• [What you have to do]: Copy out the lines of the data below word for word, from the line containing "# Predicting forest fires" through the line containing "### The dataset", both included.
BEGIN Available data
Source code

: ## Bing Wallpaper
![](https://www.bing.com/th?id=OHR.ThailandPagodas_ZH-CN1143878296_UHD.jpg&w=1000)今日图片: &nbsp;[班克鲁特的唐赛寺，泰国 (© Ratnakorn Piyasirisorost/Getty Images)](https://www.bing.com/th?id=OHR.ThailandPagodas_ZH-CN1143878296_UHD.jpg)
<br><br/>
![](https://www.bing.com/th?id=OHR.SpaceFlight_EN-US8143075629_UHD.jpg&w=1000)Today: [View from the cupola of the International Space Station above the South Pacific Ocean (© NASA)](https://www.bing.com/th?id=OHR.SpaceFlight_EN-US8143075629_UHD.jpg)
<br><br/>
END Available data
BEGIN Available data
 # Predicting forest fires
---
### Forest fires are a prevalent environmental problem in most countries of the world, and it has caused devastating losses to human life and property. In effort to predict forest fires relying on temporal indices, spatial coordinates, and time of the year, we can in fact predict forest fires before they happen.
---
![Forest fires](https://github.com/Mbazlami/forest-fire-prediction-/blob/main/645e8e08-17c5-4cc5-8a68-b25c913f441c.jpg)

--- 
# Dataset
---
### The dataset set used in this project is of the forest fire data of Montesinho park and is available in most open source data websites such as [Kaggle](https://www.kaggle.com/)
END Available data
• [Problem solution]:
 # Predicting forest fires
---
### Forest fires are a prevalent environmental problem in most countries of the world, and it has caused devastating losses to human life and property. In effort to predict forest fires relying on temporal indices, spatial coordinates, and time of the year, we can in fact predict forest fires before they happen.
---
![Forest fires](https://github.com/Mbazlami/forest-fire-prediction-/blob/main/645e8e08-17c5-4cc5-8a68-b25c913f441c.jpg)

--- 
# Dataset
---
### The dataset set used in this project is of the forest fire data of Montesinho park and is available in most open source data websites such as [Kaggle](https://www.kaggle.com/)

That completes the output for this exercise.